O trabalho da professora foi reconhecido publicamente. Primeiro com a comenda “Negrinho do Pastoreio”, do Governo do Estado do Rio Grande do Sul, recebida em 1989, por serviços prestados à comunidade e à pátria. Depois em 1992, recebeu o título de “Cidadã Emérita de Porto Alegre” da Câmara Municipal de Porto Alegre, por serviços prestados à capital e seus cidadãos. No mesmo ano, recebeu o título de “Amiga do Turismo” pela Faculdade dos Meios de Comunicação Social da Pontifícia Universidade Católica do Rio Grande do Sul.

Nas palavras da professora, “O folclore é o cartão de visitas de um povo”. E o Conjunto de Folclore Internacional “Os Gaúchos” levou o folclore para várias partes, e não apenas o folclore gaúcho, mas o internacional. Um bom exemplo que não é a defesa cega de suas próprias tradições que a valoriza, mas sim seu reconhecimento, divulgação e o conhecimento de outras, permitindo-se aprender e ampliar horizontes, aceitando que as culturas não são puras e que o conhecimento e reconhecimento delas pode ajudar no nosso crescimento pessoal e social. Os alunos e bailarinos de Nilva, não estão apenas repetindo passos, estão vivendo culturas, experimentam em seus corpos o que outros grupos criaram do seu cotidiano, crenças, festejos. Talvez as viagens e andanças que Nilva valoriza, sejam além do deslocamento geográfico dos alunos, mas seus percursos por estes outros locais.

Considerações Finais
Narrar a trajetória pessoal e profissional de uma pessoa não é tarefa simples, pois esse ato é sempre permeado pela subjetividade de quem narra e daquele sujeito que diz de si mesmo. Além disso, a vida não é uma narração lógica e contínua, mas constituída de fragmentos ora ordenados, ora dispersos.
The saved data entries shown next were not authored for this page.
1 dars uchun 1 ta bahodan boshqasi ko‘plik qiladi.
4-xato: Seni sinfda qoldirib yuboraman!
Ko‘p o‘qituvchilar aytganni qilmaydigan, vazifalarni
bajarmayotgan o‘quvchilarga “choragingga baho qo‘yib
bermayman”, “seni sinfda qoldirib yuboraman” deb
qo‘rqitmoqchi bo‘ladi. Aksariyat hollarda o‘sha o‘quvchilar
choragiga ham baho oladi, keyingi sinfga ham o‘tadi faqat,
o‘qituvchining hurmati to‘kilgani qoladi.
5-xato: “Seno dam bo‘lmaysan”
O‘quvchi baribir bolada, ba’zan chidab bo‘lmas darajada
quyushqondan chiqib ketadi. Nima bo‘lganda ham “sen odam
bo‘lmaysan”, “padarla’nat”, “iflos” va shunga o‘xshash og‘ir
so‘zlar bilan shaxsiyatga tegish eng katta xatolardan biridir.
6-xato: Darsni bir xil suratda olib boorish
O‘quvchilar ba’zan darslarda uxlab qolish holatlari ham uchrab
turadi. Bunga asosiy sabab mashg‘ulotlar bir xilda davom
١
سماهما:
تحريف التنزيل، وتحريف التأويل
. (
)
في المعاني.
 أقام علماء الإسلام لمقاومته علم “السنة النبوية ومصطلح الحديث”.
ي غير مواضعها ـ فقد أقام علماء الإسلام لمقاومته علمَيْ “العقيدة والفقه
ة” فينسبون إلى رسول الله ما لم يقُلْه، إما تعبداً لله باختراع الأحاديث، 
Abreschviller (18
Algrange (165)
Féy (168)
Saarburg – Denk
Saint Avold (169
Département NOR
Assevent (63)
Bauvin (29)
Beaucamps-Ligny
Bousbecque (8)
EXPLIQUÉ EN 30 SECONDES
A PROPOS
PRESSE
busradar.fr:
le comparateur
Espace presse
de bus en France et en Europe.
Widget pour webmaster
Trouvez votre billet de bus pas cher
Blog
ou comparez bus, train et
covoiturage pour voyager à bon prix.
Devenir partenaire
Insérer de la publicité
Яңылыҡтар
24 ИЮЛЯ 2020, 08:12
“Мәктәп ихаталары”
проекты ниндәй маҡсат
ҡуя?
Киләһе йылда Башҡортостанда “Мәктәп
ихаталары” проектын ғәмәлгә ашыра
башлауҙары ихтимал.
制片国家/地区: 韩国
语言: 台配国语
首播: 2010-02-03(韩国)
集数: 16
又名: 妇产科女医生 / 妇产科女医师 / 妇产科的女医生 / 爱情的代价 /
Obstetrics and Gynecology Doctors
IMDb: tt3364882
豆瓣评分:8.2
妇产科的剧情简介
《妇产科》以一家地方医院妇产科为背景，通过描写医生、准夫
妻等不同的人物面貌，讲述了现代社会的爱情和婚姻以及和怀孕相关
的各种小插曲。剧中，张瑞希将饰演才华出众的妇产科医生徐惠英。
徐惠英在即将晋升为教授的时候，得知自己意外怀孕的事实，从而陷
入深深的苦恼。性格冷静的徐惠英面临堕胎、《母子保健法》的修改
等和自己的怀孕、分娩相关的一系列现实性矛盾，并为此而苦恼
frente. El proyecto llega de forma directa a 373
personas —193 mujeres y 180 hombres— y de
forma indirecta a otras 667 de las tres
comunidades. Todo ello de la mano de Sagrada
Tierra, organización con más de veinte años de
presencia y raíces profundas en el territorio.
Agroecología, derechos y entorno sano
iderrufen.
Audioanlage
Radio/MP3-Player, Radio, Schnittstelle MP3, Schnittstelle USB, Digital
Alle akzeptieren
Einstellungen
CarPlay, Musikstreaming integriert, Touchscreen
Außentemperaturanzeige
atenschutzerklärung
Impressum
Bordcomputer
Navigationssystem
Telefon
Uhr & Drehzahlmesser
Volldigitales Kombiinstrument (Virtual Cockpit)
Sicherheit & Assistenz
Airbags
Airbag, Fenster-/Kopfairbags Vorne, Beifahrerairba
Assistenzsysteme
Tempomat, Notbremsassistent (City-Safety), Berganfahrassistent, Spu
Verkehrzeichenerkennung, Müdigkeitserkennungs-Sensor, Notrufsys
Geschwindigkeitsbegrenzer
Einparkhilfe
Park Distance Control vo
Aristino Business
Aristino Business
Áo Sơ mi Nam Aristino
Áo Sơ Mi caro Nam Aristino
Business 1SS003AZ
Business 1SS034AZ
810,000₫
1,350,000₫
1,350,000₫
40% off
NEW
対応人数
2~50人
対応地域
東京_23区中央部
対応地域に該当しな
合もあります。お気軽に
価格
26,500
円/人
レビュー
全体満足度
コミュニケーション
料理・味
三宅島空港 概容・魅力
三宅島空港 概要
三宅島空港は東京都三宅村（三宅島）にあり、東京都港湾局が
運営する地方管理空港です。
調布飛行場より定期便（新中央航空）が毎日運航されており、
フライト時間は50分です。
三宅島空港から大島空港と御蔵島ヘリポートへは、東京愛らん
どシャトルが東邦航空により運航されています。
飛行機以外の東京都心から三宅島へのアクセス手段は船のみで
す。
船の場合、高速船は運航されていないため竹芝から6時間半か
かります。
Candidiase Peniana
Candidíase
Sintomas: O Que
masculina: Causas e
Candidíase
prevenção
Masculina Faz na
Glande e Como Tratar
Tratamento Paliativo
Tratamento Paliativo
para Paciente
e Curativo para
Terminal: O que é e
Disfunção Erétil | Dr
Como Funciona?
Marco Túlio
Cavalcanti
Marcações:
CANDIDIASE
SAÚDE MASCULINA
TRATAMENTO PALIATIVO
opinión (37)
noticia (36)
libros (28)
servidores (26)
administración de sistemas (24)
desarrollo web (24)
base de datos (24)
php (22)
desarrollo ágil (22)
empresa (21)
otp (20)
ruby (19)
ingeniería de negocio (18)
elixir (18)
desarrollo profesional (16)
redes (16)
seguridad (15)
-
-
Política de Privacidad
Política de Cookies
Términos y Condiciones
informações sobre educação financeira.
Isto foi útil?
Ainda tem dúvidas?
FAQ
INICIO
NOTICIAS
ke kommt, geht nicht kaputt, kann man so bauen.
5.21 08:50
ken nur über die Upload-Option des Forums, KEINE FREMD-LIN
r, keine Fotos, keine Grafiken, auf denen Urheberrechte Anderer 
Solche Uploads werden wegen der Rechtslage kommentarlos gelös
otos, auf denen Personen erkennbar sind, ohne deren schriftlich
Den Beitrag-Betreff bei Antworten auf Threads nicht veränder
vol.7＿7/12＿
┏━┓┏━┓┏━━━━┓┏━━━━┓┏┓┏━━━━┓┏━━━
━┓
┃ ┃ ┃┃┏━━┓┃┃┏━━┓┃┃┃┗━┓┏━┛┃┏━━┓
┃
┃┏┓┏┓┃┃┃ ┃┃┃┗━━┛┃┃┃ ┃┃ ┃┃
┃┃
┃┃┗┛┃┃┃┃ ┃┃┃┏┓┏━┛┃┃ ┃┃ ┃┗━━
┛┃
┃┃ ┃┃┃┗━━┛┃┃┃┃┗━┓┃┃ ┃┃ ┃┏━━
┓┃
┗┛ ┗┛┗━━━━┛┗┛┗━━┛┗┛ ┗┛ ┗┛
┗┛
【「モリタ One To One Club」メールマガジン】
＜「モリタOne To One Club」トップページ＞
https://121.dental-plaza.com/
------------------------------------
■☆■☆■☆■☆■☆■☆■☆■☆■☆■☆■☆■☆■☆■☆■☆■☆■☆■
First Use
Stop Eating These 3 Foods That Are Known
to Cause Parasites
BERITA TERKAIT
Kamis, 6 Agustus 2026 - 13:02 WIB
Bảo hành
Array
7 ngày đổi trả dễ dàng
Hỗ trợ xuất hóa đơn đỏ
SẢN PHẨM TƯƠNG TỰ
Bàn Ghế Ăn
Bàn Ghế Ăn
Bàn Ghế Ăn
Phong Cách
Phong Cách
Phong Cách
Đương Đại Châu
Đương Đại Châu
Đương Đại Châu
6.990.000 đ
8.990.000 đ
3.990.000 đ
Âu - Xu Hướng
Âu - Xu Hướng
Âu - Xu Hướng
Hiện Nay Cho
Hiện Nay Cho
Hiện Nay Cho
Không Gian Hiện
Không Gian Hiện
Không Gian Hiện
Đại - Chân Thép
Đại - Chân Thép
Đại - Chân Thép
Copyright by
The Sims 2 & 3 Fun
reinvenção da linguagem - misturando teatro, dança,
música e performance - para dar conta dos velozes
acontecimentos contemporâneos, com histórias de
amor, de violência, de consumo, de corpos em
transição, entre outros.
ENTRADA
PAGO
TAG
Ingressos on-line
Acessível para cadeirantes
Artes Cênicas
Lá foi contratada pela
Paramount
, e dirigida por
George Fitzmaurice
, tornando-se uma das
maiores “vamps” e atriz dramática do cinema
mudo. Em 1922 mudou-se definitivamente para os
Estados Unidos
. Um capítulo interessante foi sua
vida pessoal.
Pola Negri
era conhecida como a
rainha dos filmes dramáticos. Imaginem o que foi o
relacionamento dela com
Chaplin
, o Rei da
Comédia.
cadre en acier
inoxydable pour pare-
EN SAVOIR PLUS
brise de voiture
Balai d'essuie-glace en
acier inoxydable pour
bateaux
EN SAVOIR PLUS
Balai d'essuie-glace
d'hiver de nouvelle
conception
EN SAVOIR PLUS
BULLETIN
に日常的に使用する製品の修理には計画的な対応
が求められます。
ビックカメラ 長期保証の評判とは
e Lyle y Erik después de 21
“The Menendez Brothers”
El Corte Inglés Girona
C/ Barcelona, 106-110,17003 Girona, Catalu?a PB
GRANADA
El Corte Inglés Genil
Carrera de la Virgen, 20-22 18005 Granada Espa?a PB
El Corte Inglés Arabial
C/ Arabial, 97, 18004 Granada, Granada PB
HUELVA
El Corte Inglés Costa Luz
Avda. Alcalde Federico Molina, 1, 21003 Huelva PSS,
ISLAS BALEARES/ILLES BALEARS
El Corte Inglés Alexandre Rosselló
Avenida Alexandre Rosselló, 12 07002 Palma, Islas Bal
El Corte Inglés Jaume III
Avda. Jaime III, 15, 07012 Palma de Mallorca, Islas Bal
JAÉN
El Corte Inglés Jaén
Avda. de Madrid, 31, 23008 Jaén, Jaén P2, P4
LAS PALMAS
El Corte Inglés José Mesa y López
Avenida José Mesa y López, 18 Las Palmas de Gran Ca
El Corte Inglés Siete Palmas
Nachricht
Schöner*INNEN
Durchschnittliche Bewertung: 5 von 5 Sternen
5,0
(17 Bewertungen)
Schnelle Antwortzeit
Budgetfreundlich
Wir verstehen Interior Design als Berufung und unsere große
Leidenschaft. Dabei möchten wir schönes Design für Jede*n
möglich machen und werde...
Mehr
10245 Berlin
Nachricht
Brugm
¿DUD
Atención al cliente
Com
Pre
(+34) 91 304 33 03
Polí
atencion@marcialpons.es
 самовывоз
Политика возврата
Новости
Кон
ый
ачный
A vontade de Nilva contribuir com a pesquisa foi clara, a porta de sua casa mostrou-se aberta à pesquisa, o vasculhamento de sua caminhada não a incomoda, ela o faz com prazer. Mesmo já tendo colaborado com tantos alunos na escola ou nos grupos de dança e em outras pesquisas.


Os estudos biográficos podem trazer elementos que nos ajudam a entender as significações de fatos ou simplesmente dar luz para aquilo que se repete. Sim, é uma vida, mas que se reflete em várias outras. No caso de Nilva, de forma direta atingiu muitos alunos e bailarinos, além do público de seus espetáculos, ajudando a construir a história da dança em Porto Alegre.